II. L'IMMOBILIER FAIT-IL PESER UN RISQUE SUR LA CROISSANCE ?

Les marchés immobiliers sont par essence nationaux (voire même locaux). Ils s'influencent assez peu entre eux. La crise immobilière américaine pourrait néanmoins faire peser un risque sur l'Europe par le biais de son impact sur le secteur bancaire ; et, le cas échéant, par le biais de ses répercussions sur la croissance des États-Unis.

A. LA CRISE DU CRÉDIT IMMOBILIER AMÉRICAIN : UN PHÉNOMÈNE NON TRANSPOSABLE

De façon générale, les marchés immobiliers sont avant tout des marchés locaux animés par des acteurs nationaux. Il en résulte une désynchronisation des cycles immobiliers.

La situation du marché immobilier américain résulte de circonstances particulières propres à ce pays. De 1995 à 2006, le nombre de ménages américains propriétaires a augmenté d'environ 15 millions, atteignant 69 % de l'ensemble des ménages américains. Pendant, cette période, l'augmentation des prix fut sans précédent. Entre 1995 et 2006, l'indice de l'OFHEO (Office of Federal Housing Enterprise Oversight) a augmenté de 4,6 % en moyenne annuelle avec une accélération en 2004 et 2005 (+ 10,1 % en 2005). Certes, cette augmentation des prix était cohérente avec les fondamentaux de l'économie américaine (accroissement des revenus des ménages, diminution des taux d'intérêt). Par ailleurs, l'effet qualité a joué un rôle important dans cette évolution, en raison de l'ampleur des travaux d'entretien et d'amélioration de l'habitat réalisés au cours de la période (MacCarthy et Peach, 2004).
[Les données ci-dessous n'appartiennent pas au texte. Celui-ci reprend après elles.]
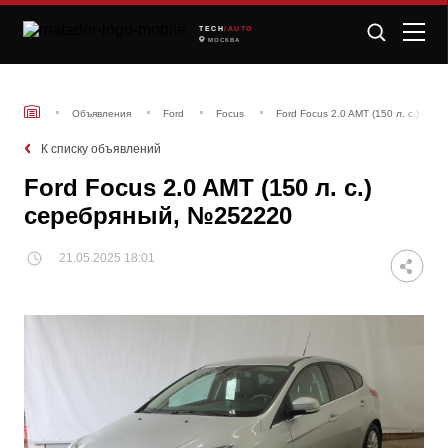
TECH
/AUTO
МОСКВА
Объявления
Ford
Focus
Ford Focus 2.0 AMT (150 л. с.) се
К списку объявлений
Ford Focus 2.0 AMT (150 л. с.)
серебряный, №252220
21.05.2025 18:01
Néanmoins, à partir de 2002-2003, la hausse des prix s'est accompagnée d'une prise de risques croissante. Le maintien de taux d'intérêt à un niveau bas et une concurrence exacerbée entre banques ont permis à des ménages autrefois exclus des circuits de financement d'accéder à la propriété immobilière. Des crédits dits « subprime » (c'est-à-dire de qualité inférieure) ont été consentis à des emprunteurs pour lesquels le ratio dette/revenu dépassait 55 % et/ou le ratio prêt/valeur du bien excédait 85 %. Ce segment « subprime » représentait 13 % de l'encours total de crédit hypothécaire en 2006. Les deux tiers de ces prêts ont été consentis à taux ajustables, c'est-à-dire des taux fixes transformables en taux variables à l'issue d'une période prédéterminée (en général 2 ans). Ces prêts, consentis sur la base d'une anticipation de hausse des prix immobiliers entraînent une augmentation de la charge de la dette au cours du temps, qui accroît le risque de défaut quand les taux d'intérêt se tendent et que la situation économique devient plus hésitante.

Cette catégorie de prêts à risques n'a pas d'équivalent en France , où les ménages apparaissent « sous-endettés » en comparaison avec leurs homologues des pays développés 73 ( * ) . Les ménages français sont principalement endettés à long terme et à taux fixes (ou à taux variables capés), ce qui atténue les effets d'une tension sur les taux d'intérêt. La préférence pour les mécanismes de caution, plutôt que pour les garanties hypothécaires, ainsi qu'une grande sélectivité du crédit de la part des banques, ont contribué à exclure un assez grand nombre des ménages de l'accès à la propriété. Ces caractéristiques du marché français du crédit immobilier, qui limitent la capacité d'endettement des ménages, atténuent la réactivité de l'économie aux évolutions de taux d'intérêt, ce qui constitue usuellement un frein à la croissance mais amoindrit par ailleurs les risques.

Les différences structurelles entre pays, telles que celles existant entre la France et les Etats-Unis, entraînent un fonctionnement différencié des effets de patrimoine , c'est-à-dire de la propension marginale à consommer la richesse immobilière. Des travaux de l'OCDE ont montré que ces effets étaient d'autant plus importants que le marché hypothécaire national était de grande taille, efficient et réactif 74 ( * ) .

* 73 A ce sujet voir le rapport d'information sur « L'accès des ménages au crédit en France » (op. cit.)

* 74 « Housing markets, wealth and the business cycle », Document de travail du département des affaires économiques de l'OCDE, n° 394 (2004).